The Specs Vendors Don't Publish

Several parameters that are highly diagnostic for production deployment are rarely disclosed in standard spec sheets:

MTBF (Mean Time Between Failures): How many hours of operation before a component failure requiring maintenance intervention? This is the primary reliability metric and it's almost never disclosed by humanoid vendors in 2026. Ask directly. Compare against published MTBF for industrial arms (typically 15,000–25,000 hours for high-quality cobots) to calibrate expectations.

Software autonomy percentage: What fraction of tasks can the robot execute without teleop intervention in the vendor's existing production deployments? This is the number that translates the autonomy story into operational reality. Vendors who are genuinely in production will have this number. Vendors who are still in pilot will not.

Thermal operating range: What are the minimum and maximum ambient temperatures for full operation? Relevant for outdoor delivery applications, cold storage, and high-temperature manufacturing environments.

IP rating: Water and dust ingress protection rating. IP54 is the minimum for factory environments (splash-proof, dust-resistant). IP65 or higher for washdown environments. Many humanoid robots in 2026 are not IP-rated for washdown — relevant for food processing, pharmaceutical manufacturing, and any environment with regular cleaning protocols.

Obstacle detection distance and recovery time: At what range does the robot detect an unexpected obstacle, what is the maximum speed at which it can stop without falling, and what is the recovery time from a stopped state? These numbers determine the safety zone requirements around the robot, which directly affects how it can be integrated into human-occupied work areas.
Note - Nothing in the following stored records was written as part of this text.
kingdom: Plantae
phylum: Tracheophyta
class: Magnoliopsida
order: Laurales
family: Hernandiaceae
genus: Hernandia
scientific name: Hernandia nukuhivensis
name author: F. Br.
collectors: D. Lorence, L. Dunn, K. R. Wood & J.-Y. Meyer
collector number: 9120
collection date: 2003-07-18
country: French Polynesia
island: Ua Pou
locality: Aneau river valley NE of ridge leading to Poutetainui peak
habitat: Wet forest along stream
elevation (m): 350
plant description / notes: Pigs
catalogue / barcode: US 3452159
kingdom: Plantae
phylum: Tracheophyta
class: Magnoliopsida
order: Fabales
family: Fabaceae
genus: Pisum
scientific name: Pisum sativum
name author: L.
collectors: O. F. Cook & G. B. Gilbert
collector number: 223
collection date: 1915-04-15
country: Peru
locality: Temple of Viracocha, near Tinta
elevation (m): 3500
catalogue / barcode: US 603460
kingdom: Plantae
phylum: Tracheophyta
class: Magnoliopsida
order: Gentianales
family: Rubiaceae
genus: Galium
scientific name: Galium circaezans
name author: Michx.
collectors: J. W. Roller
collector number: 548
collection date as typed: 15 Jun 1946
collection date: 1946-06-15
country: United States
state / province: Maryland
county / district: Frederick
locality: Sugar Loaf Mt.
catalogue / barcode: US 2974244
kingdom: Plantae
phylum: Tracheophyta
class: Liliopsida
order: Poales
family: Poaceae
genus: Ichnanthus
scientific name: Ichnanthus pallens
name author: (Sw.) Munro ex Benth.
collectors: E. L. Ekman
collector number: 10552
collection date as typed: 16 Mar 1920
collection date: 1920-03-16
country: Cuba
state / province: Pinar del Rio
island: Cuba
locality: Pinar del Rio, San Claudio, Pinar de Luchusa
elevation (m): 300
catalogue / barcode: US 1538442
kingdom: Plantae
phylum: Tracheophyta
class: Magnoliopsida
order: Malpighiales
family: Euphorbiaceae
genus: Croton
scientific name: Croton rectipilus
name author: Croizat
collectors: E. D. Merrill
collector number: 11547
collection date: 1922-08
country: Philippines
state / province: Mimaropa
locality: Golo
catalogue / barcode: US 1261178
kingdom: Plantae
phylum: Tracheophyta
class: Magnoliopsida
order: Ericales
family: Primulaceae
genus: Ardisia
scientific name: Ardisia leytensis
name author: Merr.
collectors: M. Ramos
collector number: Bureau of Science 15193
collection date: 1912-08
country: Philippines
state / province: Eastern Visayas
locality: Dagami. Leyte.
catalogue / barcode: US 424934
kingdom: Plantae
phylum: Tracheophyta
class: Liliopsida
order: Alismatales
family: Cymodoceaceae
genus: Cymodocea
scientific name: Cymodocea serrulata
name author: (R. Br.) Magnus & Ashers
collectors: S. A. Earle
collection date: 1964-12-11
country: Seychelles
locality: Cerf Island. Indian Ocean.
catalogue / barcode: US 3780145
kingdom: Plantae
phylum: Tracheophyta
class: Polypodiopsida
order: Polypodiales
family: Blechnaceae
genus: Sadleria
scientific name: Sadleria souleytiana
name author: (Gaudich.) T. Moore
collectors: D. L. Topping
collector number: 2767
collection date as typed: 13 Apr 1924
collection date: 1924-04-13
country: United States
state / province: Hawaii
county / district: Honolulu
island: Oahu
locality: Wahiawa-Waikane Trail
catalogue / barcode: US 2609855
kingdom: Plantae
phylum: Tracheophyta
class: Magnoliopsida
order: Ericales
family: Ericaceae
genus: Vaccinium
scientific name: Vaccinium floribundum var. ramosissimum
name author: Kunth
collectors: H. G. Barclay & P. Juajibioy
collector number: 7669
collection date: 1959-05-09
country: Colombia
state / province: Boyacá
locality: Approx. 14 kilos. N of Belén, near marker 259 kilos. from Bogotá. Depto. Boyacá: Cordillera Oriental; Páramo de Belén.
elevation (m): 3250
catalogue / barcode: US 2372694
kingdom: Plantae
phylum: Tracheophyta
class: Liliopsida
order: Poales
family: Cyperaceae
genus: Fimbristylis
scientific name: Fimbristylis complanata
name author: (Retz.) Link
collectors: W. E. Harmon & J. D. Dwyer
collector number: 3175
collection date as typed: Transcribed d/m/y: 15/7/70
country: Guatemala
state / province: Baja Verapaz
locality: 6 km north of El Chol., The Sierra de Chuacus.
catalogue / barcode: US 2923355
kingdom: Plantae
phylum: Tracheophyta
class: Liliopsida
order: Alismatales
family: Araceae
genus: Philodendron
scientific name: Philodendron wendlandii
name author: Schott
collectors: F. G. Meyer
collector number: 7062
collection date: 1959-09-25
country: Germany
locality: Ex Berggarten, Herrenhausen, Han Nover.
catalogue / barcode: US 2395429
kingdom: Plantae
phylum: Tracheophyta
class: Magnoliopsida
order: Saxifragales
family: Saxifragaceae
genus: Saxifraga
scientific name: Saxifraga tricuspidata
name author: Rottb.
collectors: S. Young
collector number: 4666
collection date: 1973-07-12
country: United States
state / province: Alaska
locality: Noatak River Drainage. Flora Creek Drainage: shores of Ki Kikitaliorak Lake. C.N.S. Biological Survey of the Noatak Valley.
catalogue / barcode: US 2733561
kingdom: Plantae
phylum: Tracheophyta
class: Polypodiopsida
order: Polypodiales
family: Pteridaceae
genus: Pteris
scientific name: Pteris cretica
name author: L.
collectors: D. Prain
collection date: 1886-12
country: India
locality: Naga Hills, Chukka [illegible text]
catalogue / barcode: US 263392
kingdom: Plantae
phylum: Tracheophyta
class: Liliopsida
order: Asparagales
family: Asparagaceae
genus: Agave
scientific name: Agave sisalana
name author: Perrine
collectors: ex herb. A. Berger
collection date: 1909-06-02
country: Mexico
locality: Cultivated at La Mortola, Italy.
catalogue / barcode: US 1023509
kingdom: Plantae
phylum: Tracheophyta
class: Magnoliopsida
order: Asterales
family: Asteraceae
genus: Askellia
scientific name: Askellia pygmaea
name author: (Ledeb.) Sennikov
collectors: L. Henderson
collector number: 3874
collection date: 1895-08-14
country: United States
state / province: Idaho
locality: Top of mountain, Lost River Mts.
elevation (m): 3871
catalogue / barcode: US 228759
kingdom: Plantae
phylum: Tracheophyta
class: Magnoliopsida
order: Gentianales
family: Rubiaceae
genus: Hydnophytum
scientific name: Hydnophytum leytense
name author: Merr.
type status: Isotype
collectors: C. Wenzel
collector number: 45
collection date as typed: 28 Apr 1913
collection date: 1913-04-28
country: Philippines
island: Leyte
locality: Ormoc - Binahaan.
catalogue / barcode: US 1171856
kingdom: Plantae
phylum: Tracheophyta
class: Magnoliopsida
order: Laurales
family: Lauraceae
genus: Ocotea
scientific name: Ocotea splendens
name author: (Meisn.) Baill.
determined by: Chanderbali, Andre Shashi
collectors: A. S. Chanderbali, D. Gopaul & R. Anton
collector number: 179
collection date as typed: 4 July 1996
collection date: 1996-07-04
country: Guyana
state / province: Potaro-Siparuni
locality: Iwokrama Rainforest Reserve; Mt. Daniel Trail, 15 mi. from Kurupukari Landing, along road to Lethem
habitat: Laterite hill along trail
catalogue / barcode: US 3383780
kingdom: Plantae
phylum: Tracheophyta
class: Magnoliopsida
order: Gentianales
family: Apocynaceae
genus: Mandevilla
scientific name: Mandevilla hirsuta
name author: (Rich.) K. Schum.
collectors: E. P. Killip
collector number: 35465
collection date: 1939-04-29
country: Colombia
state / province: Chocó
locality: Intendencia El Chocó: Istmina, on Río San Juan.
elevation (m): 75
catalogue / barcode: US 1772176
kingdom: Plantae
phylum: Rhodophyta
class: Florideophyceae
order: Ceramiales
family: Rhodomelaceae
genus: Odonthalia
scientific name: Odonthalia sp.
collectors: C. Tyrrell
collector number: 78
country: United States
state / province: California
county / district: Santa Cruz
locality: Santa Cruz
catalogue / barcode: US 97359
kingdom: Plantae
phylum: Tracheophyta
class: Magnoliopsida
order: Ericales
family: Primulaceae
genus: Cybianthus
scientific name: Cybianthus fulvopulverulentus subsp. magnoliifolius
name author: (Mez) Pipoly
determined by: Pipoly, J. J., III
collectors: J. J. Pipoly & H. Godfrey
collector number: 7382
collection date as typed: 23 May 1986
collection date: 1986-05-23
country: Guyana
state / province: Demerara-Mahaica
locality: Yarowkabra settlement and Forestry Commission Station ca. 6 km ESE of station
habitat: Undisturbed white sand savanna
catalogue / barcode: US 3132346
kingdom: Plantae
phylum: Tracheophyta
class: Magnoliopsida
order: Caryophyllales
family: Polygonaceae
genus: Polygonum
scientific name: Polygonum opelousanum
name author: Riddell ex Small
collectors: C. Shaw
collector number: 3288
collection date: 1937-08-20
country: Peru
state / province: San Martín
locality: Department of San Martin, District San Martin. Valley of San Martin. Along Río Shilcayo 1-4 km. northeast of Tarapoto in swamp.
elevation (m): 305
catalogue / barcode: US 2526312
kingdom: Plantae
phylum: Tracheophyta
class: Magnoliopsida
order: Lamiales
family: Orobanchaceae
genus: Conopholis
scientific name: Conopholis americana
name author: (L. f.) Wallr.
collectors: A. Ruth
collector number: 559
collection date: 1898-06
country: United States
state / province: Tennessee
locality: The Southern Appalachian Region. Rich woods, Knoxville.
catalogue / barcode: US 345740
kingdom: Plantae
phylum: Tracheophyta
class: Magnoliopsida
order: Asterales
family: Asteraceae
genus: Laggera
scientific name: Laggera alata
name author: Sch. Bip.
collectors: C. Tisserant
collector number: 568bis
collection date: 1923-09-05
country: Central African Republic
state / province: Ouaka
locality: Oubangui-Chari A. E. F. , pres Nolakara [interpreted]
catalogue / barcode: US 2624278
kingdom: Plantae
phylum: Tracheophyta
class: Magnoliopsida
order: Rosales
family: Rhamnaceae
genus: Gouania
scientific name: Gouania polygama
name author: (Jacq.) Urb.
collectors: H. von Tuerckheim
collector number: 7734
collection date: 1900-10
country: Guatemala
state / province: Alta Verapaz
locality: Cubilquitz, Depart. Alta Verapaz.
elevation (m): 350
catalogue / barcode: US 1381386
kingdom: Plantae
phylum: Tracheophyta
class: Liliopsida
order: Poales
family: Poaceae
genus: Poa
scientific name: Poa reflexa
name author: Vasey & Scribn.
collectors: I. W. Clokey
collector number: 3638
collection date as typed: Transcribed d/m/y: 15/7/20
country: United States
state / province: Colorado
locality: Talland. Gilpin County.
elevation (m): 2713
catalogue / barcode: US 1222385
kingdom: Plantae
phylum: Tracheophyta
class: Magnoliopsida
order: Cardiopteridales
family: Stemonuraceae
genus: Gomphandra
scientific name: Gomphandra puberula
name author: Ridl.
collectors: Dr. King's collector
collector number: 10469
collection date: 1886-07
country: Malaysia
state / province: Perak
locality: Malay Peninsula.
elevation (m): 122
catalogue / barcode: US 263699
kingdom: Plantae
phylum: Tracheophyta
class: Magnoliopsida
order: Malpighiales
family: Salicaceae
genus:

A Spec Sheet Checklist for Pre-Purchase Evaluation

Before committing to a pilot based on a vendor spec sheet, confirm the following through direct technical inquiry or reference site verification:

• Payload at operational speed and at maximum arm extension for your specific task geometry
• Runtime under full load at your operating temperature
• Battery charging or swap protocol and infrastructure requirements
• Software autonomy percentage in existing production deployments comparable to your use case
• MTBF data from any production deployment (not lab testing)
• Field support response time SLA and nearest service technician location
• IP rating and washdown compatibility if relevant to your environment
• Obstacle detection specifications and safety zone geometry

The spec sheet is the starting point. The answers to these questions, confirmed by reference site conversations rather than vendor responses, are what determine whether the platform fits your deployment.